Collecting Survey Data vs. Analyzing Survey Data

To grow in today’s tough economic market, every hour and dollar spent needs to yield positive results that can be used to facilitate growth. Collecting survey data and analyzing the data are two different, but very important steps you must take to help identify crucial areas of growth.

Collecting Data

Data collection comes from a variety of sources and interactions, such as face to face interviews, mail surveys, web survey, and offers, and the amount of information that can be collected and compiled can be staggering. However, simply collecting this data is not enough.  While it is a crucial step, it is what you do with the data that is key to growing your business.

Analyzing your Collected Data

In order to utilize this information to target areas of growth; you will need to have a strategic survey analysis plan in place.  Having a wealth of information on hand is one thing, but being able to effectively use the information is another.
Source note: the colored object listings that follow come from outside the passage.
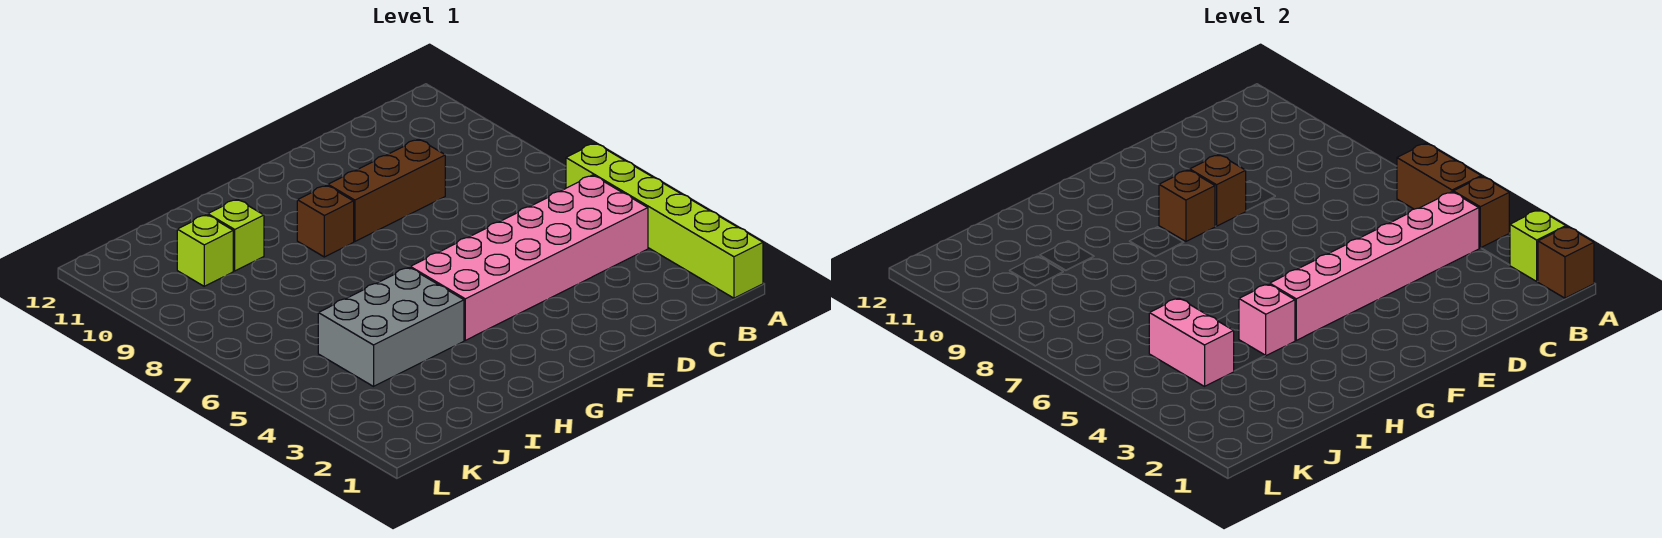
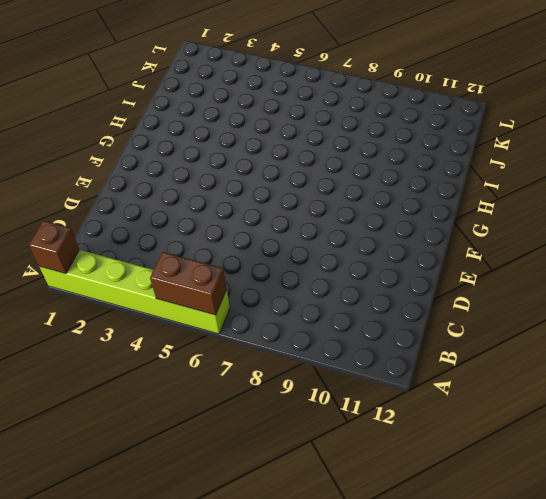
none -> pink 2x6 brick [410,175,648,340]
none -> brown 1x3 brick [328,139,445,241]
none -> brown 1x1 brick [297,185,354,257]

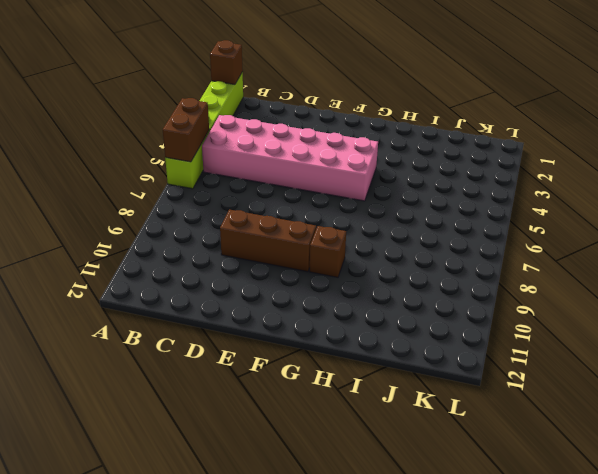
none -> grey 2x3 brick [318,267,464,386]
none -> lime 1x1 brick [208,199,264,271]
none -> lime 1x1 brick [177,215,233,286]

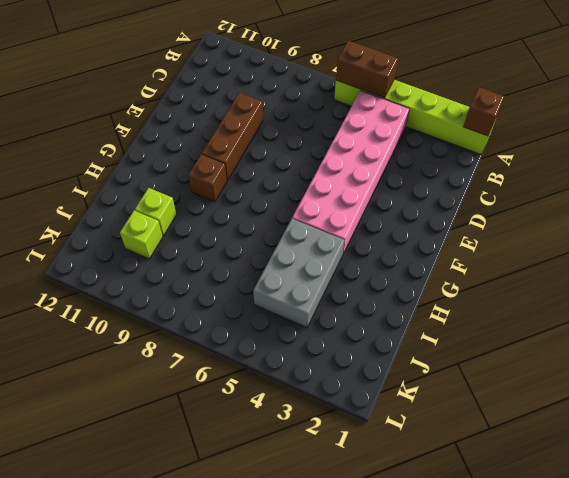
none -> lime 1x1 brick [1510,210,1566,281]
none -> brown 1x1 brick [1453,176,1509,248]
none -> pink 1x6 brick [1270,192,1479,340]

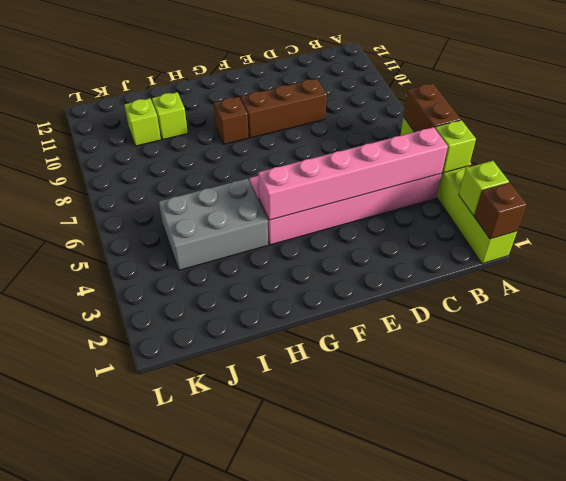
lime 1x1 brick [435,120,476,173] -> brown 1x1 brick [1453,176,1509,248]
none -> brown 1x1 brick [1190,155,1246,226]
none -> brown 1x1 brick [1159,170,1215,241]
none -> pink 1x1 brick [1239,284,1295,356]

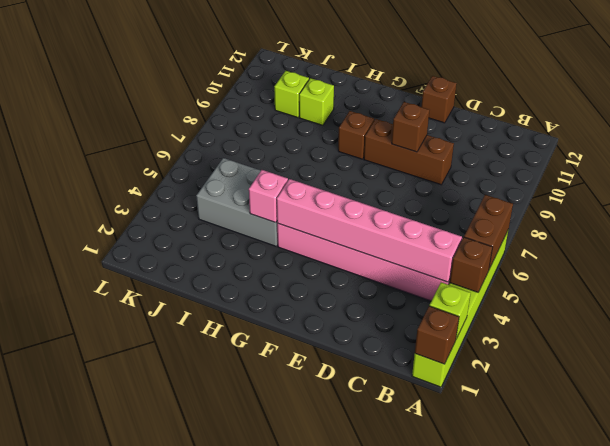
brown 1x1 brick [421,76,457,123] -> brown 1x1 brick moved to [1159,170,1215,241]
none -> pink 1x2 brick [1149,298,1234,386]

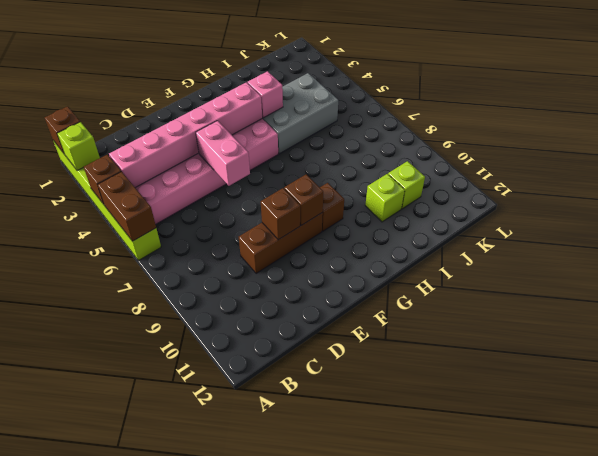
pink 1x2 brick [196,121,250,186] -> pink 1x2 brick moved to [1149,298,1234,386]

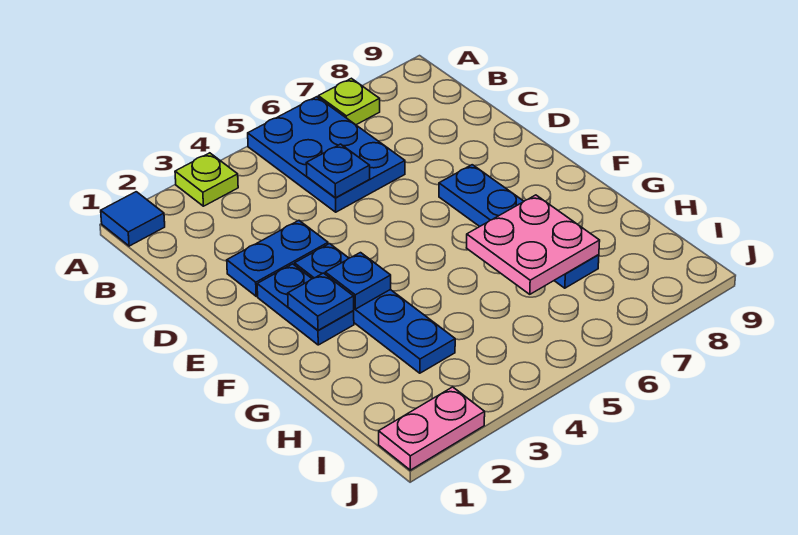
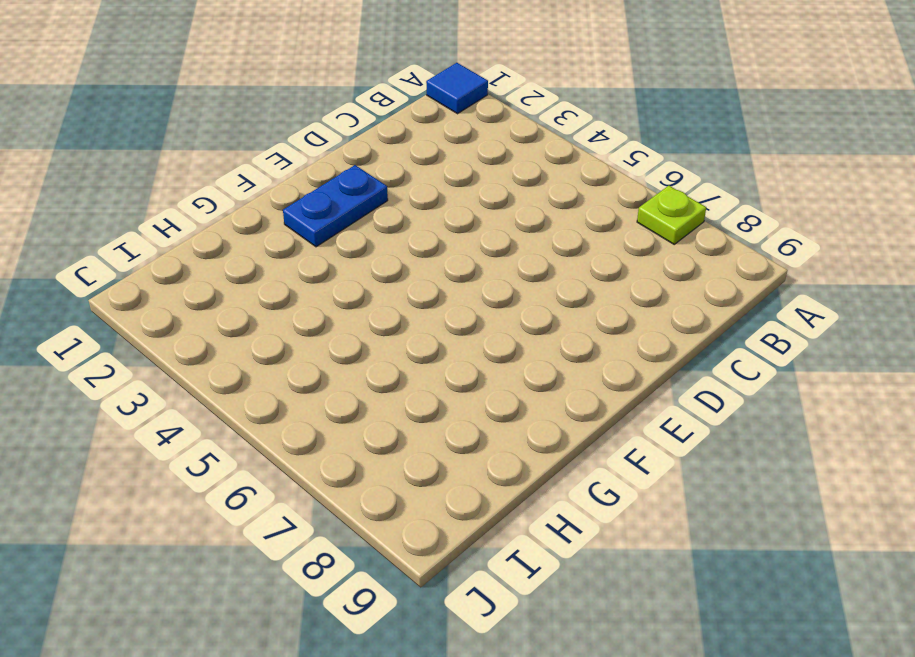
none -> lime 1x1 plate [175,153,238,206]
none -> blue 2x3 plate [248,97,405,212]
none -> blue 1x2 plate [227,221,328,296]

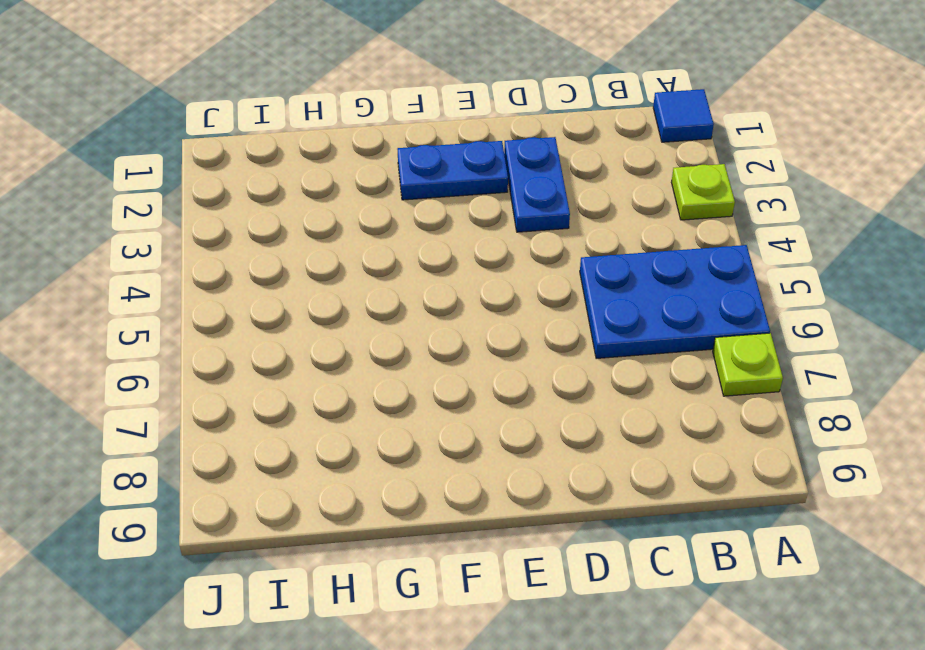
none -> blue 1x4 plate [295,244,455,373]
none -> blue 1x4 plate [439,165,599,288]
none -> pink 1x2 plate [379,387,485,470]

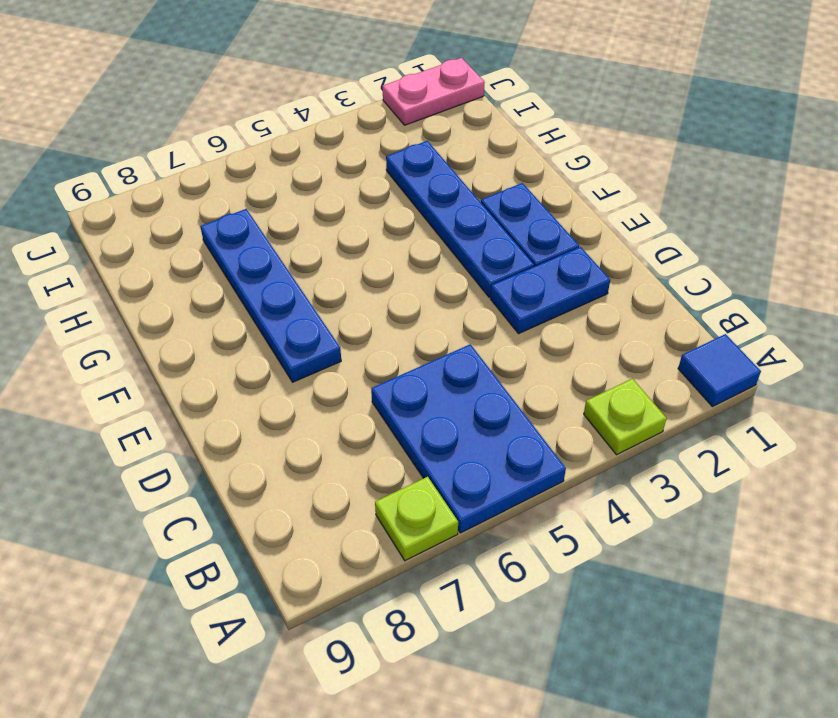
none -> blue 1x1 plate [306,144,370,198]
none -> blue 1x1 plate [288,273,354,330]
none -> blue 1x1 plate [325,253,391,309]

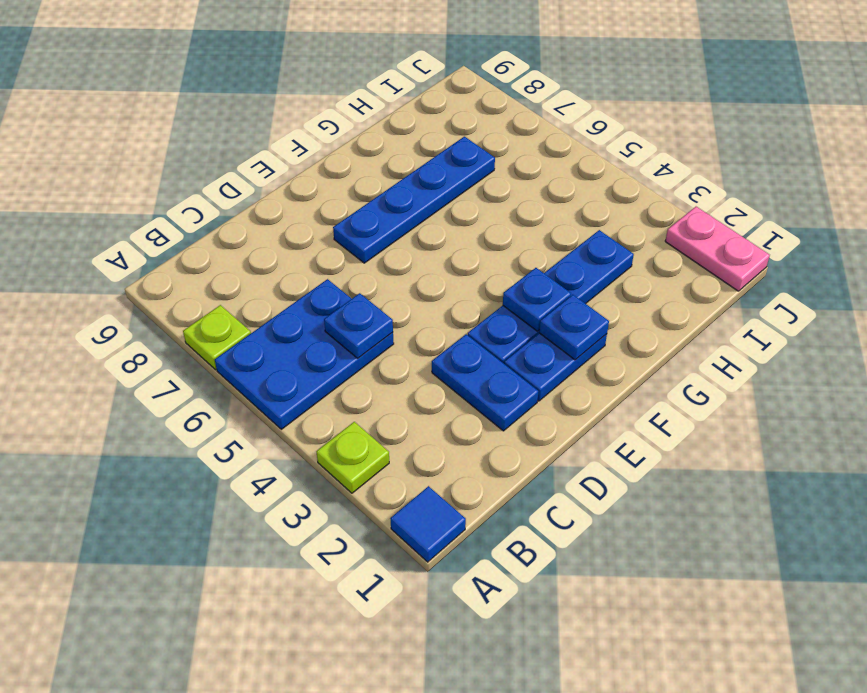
none -> pink 2x2 plate [467,195,600,294]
Compile & Validate your Information

Before you do anything, compile the data, including any questions, answers, and profiles of participants.  Make sure it is fairly easy to move and group your results. Check to see that all of the questions were understood.  See if participants made comments about particular questions or left specific questions unanswered, and then consider what you will do with this data.

For example, if your survey question asked the participant to provide a rating from 1-5 and you find the question was answered with something other than <blank>, 1, 2, 3, 4, or 5, how you will interpret the findings?

Identify Patterns

Once you have compiled and validated your results, break the data down by grouping it into classes and recording how many data points fall into each class.  This is where you check for patterns based on gender, race, age, religion or any other information you collected from participants, and where your raw data is transformed into valuable information.

Establish Simple Frequency Distributions for Each Survey Question – Frequency distributions demonstrate how many observations on a given variable have a particular attribute.  You may choose to look at gender, income levels, age ranges, and etc. For example, a survey is taken of 50 people.  The frequency distribution might indicate 25 people selected (a); 5 were female and 20 were male. The other 25 people selected (b); 12 were female and 13 were male.  Distributions may be displayed using percentages, or in terms of a bar chart.

Ultimately, the more detailed your analysis, the more valuable the data becomes.